━━ Listed entries

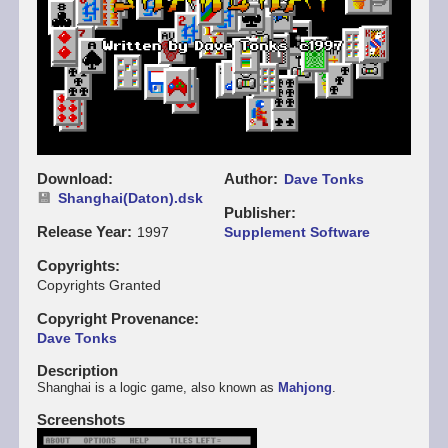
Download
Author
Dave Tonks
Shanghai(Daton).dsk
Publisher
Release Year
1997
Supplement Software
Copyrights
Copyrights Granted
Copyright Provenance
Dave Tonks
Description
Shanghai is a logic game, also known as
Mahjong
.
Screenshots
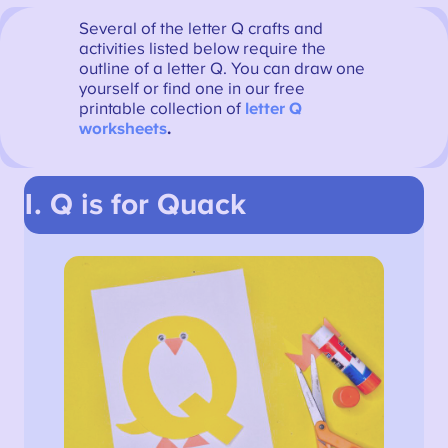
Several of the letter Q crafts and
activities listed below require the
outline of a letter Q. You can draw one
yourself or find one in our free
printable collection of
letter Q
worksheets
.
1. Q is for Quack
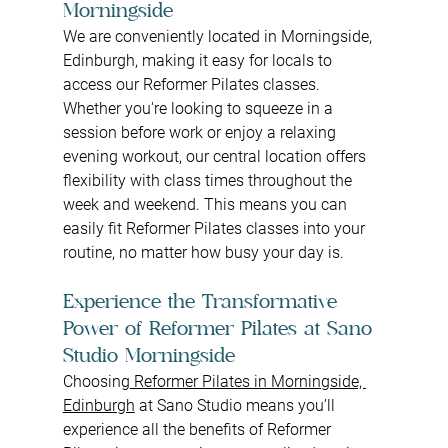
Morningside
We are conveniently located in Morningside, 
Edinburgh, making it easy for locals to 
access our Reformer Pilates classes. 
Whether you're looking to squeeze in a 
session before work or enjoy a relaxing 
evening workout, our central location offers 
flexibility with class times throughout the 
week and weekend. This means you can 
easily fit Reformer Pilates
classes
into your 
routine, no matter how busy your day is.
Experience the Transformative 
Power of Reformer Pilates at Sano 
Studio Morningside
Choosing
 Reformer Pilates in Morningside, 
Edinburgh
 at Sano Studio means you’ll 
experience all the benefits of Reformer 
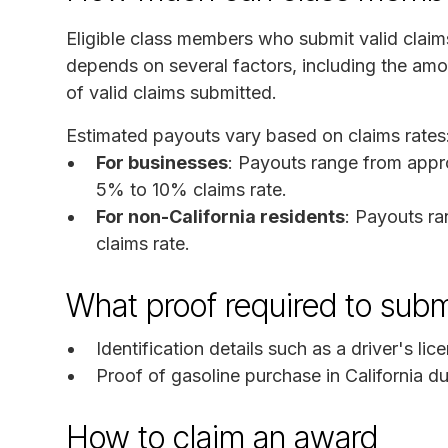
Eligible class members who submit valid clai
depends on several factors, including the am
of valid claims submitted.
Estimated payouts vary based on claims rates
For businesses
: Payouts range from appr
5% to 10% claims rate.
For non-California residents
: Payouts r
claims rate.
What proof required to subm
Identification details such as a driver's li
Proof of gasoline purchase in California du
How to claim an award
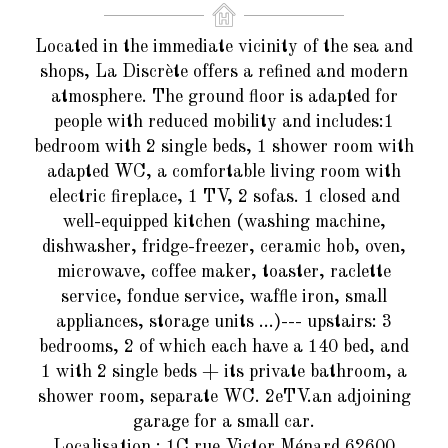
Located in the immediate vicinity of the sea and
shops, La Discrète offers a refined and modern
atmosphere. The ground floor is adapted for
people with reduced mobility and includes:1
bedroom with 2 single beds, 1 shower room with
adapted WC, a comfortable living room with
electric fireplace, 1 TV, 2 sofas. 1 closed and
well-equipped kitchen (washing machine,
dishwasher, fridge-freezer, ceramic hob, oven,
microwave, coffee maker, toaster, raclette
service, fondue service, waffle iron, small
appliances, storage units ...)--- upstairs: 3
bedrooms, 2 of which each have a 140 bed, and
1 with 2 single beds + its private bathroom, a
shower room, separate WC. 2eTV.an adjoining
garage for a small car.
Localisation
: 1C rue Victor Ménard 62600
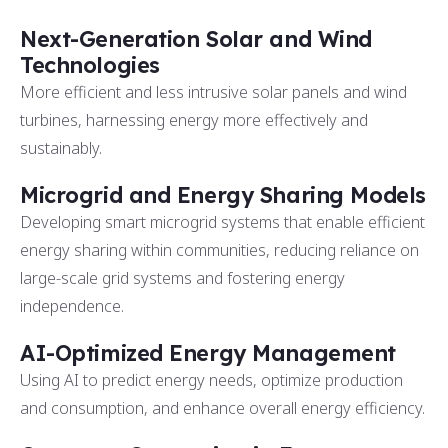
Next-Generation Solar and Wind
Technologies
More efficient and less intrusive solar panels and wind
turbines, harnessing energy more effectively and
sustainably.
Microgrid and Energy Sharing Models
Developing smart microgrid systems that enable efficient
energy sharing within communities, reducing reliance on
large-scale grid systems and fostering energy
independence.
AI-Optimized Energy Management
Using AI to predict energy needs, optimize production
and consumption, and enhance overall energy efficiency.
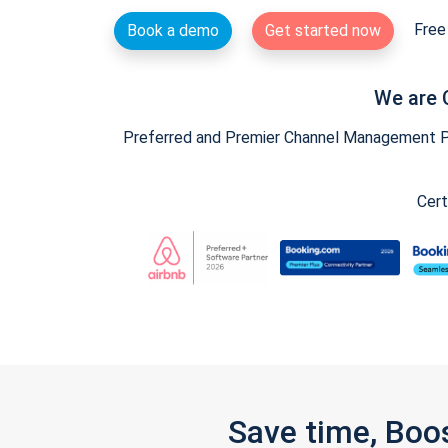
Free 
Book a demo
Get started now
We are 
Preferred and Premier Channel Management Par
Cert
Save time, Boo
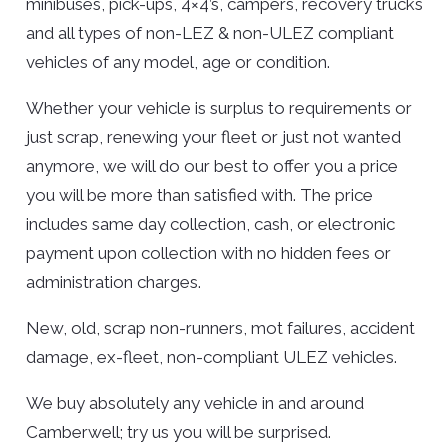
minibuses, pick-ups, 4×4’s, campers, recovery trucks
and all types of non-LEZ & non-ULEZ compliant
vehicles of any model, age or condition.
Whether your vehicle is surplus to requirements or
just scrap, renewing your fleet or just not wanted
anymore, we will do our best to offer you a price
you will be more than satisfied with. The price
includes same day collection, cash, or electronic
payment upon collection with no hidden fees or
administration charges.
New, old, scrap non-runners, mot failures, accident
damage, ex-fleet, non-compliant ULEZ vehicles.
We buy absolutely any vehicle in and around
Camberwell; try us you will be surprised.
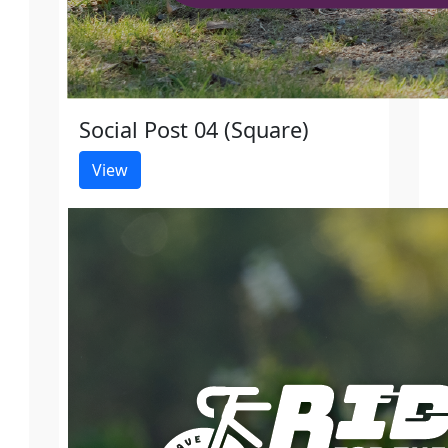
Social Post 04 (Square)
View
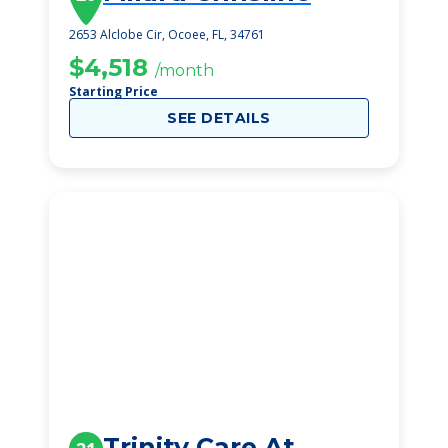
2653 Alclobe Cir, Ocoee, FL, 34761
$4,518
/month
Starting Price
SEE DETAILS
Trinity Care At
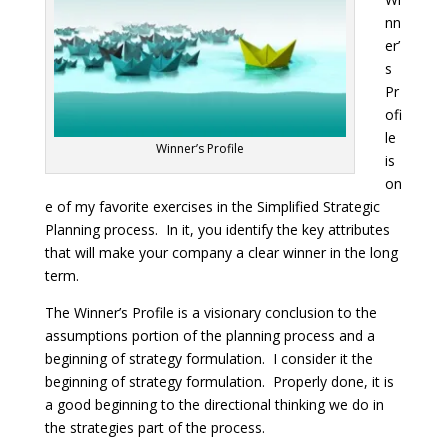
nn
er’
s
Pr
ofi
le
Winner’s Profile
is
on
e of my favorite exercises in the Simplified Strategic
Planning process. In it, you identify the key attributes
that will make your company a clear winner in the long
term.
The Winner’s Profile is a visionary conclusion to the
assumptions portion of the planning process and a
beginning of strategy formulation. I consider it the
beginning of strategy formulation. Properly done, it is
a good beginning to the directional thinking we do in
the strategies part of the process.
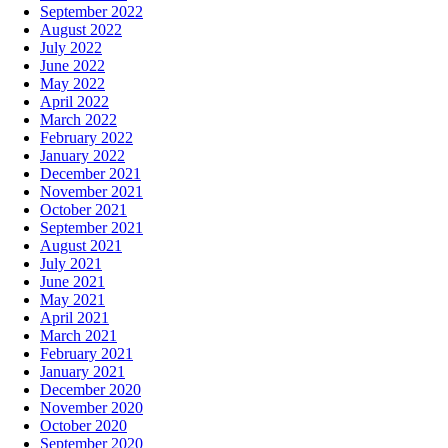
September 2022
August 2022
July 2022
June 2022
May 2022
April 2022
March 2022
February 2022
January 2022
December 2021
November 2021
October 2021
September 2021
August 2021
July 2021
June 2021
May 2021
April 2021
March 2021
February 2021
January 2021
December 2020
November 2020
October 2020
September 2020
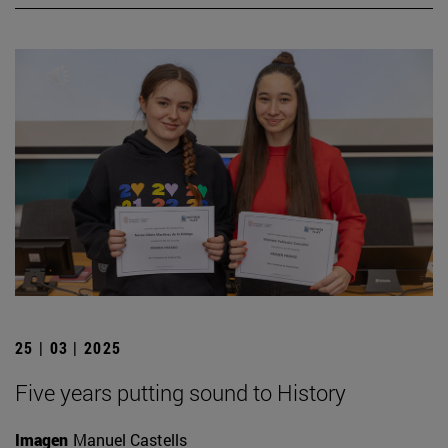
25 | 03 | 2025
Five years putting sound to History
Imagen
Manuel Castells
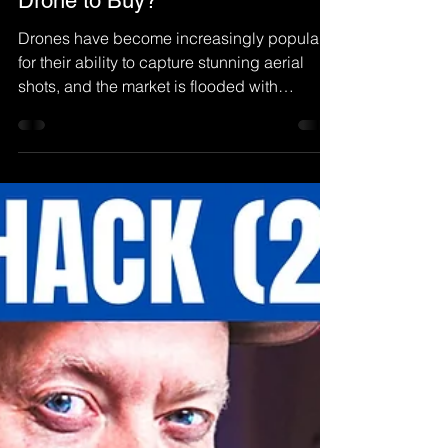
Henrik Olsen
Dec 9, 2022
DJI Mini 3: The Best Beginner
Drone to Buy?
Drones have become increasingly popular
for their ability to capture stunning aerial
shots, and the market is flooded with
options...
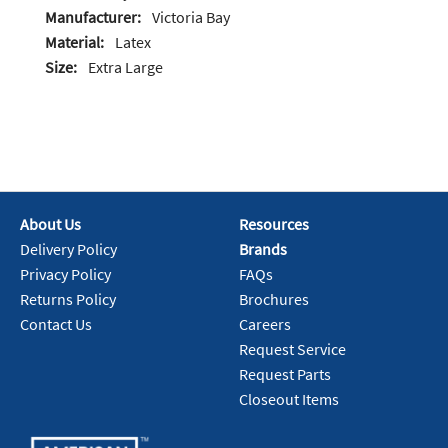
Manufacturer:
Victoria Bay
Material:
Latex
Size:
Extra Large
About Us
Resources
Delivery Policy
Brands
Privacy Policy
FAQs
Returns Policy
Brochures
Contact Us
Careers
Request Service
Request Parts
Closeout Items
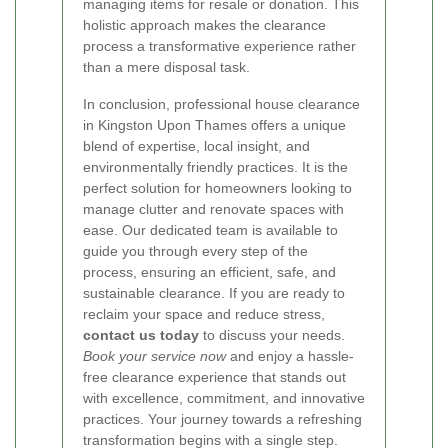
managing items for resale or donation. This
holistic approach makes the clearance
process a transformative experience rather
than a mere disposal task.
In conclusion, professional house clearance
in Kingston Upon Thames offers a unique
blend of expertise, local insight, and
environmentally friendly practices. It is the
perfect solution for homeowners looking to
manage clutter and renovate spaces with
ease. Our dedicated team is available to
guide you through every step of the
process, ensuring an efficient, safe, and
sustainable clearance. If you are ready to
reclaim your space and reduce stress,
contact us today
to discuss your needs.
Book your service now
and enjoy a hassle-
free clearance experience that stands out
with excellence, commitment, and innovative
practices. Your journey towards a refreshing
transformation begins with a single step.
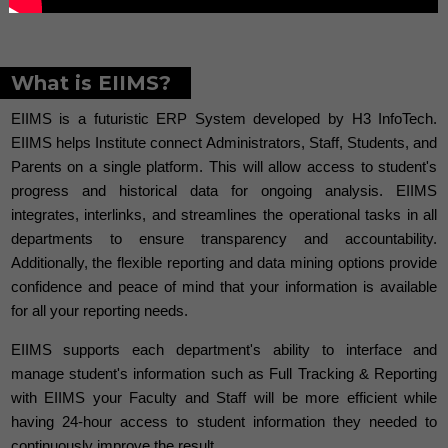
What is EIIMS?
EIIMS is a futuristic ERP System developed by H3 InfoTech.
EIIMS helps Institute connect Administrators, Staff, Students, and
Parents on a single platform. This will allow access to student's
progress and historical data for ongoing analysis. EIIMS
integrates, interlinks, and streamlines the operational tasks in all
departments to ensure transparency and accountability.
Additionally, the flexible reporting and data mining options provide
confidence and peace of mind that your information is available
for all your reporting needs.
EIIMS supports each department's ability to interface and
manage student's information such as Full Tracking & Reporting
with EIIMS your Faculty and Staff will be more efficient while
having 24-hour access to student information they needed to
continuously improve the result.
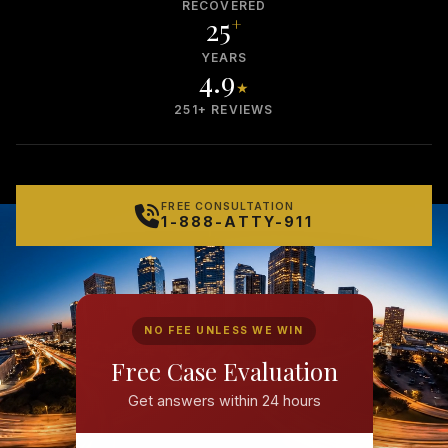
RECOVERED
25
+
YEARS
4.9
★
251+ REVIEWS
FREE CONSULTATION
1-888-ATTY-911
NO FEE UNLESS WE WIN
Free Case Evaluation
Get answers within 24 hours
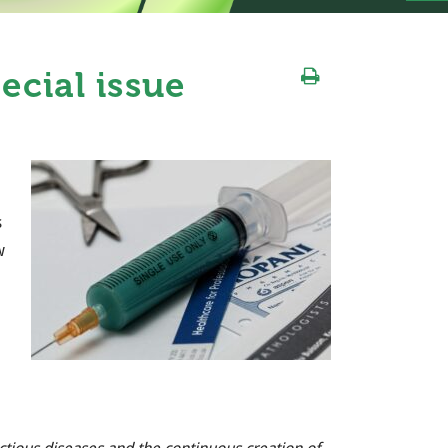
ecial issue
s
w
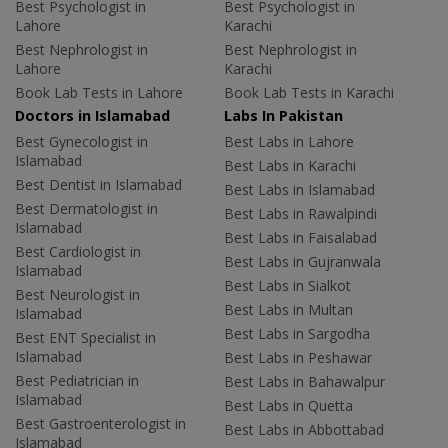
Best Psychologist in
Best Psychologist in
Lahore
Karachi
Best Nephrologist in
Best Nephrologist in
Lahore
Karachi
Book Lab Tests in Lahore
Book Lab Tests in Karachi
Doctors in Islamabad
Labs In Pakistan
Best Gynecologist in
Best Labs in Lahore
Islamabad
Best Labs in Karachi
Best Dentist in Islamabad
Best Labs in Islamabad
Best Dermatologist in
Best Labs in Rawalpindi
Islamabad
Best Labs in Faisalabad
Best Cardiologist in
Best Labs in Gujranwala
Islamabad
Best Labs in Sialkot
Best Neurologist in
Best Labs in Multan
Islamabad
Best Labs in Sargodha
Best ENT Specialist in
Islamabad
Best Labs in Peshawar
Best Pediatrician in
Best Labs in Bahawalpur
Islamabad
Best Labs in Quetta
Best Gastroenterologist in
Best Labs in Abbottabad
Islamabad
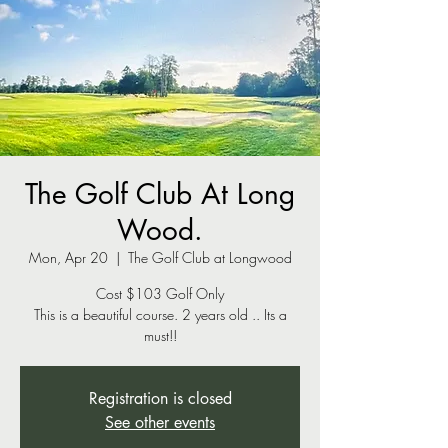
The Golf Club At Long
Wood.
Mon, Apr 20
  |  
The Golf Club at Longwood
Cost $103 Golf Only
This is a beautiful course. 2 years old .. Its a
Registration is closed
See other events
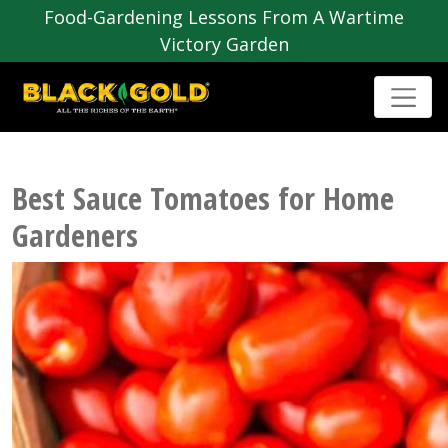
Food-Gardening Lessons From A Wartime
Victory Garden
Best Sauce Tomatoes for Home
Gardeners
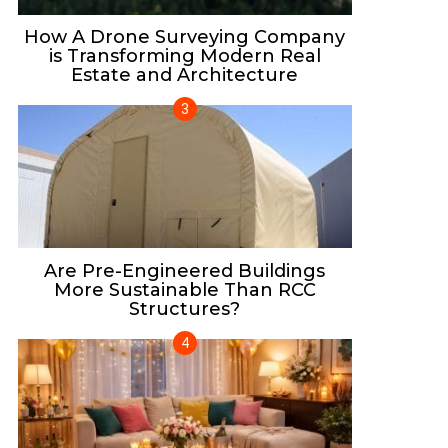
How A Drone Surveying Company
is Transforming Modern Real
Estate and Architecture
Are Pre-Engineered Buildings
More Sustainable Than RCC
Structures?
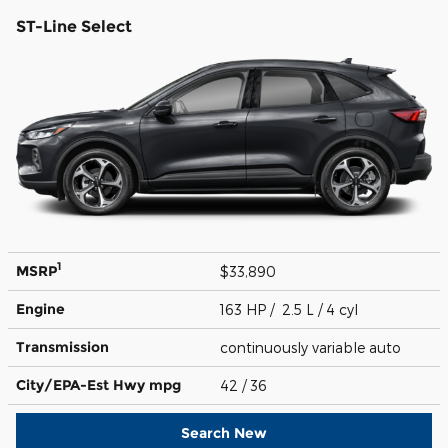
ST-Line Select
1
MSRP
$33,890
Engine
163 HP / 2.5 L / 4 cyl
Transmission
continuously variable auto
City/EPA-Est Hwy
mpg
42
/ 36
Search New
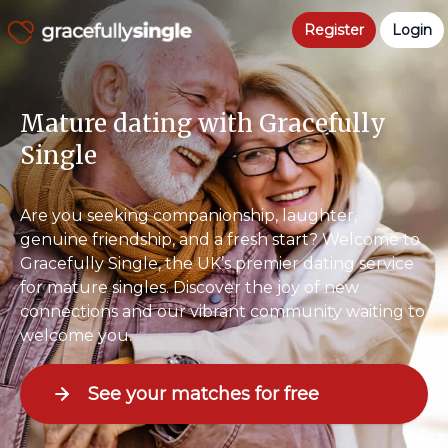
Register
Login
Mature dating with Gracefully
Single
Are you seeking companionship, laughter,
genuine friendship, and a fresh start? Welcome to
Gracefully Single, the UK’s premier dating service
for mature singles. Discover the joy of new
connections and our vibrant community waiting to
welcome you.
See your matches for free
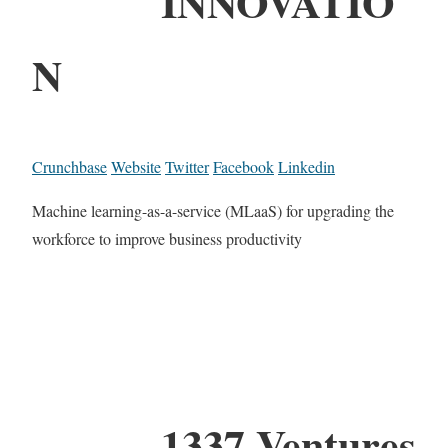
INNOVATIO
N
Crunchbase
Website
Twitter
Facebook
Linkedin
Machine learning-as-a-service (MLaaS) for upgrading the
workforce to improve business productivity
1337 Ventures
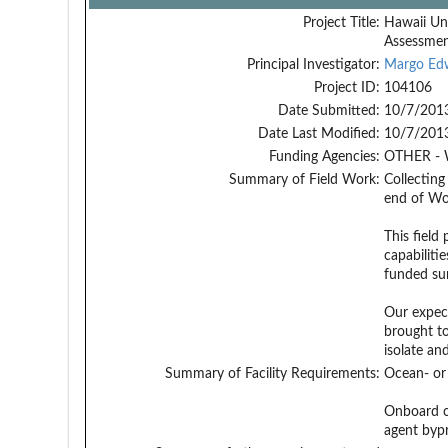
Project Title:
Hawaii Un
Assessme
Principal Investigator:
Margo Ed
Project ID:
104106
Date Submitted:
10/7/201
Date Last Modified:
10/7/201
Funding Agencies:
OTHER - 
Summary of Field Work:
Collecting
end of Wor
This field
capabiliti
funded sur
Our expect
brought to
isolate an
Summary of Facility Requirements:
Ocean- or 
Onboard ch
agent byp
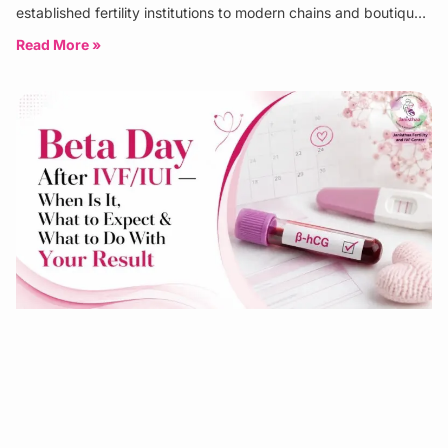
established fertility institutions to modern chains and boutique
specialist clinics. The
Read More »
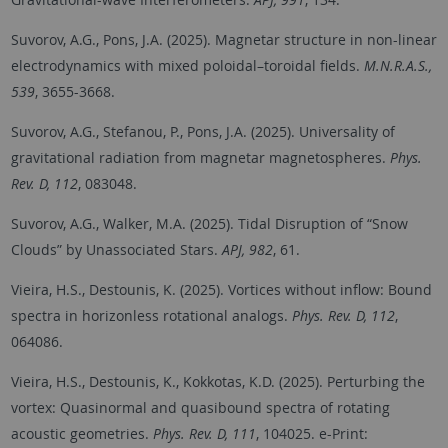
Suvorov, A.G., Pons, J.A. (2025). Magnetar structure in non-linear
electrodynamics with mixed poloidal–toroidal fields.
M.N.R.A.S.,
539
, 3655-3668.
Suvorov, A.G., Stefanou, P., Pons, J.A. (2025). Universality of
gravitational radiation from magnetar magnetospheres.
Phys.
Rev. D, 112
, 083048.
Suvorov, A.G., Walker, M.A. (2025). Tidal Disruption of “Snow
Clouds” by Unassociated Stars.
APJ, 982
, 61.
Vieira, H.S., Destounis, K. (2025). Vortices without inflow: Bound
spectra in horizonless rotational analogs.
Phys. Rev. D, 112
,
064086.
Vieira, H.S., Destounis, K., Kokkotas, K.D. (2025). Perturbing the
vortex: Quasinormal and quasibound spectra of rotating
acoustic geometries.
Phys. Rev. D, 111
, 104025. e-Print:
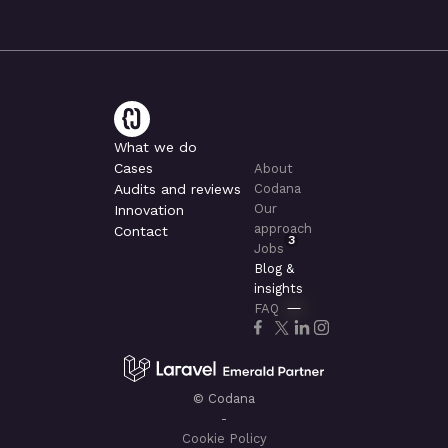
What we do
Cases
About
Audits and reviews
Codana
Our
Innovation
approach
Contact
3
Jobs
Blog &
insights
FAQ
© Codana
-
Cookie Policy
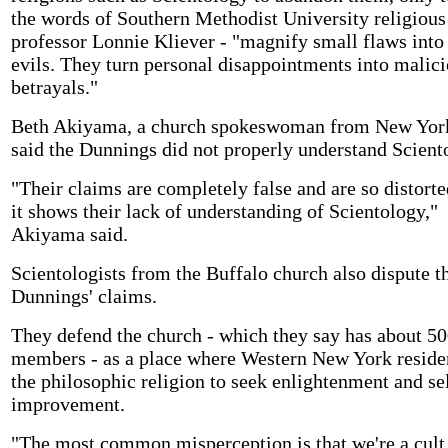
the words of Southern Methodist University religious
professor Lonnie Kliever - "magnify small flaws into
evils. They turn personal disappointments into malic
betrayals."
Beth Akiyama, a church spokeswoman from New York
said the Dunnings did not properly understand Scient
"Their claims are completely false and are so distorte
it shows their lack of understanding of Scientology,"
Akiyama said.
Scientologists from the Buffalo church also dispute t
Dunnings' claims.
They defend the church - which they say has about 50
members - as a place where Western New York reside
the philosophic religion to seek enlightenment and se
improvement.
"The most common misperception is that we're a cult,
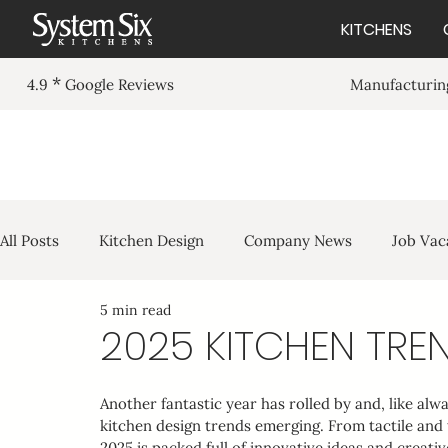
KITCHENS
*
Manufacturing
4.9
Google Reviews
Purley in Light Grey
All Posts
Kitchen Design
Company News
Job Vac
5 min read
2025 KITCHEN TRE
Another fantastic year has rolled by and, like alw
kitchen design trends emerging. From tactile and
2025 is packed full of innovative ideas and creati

━━━━

Aim of the exercise>
Find the word "data" in the entries above. Copy every line that has it.

Output below>
progress and historical data for ongoing analysis. EIIMS
Additionally, the flexible reporting and data mining options provide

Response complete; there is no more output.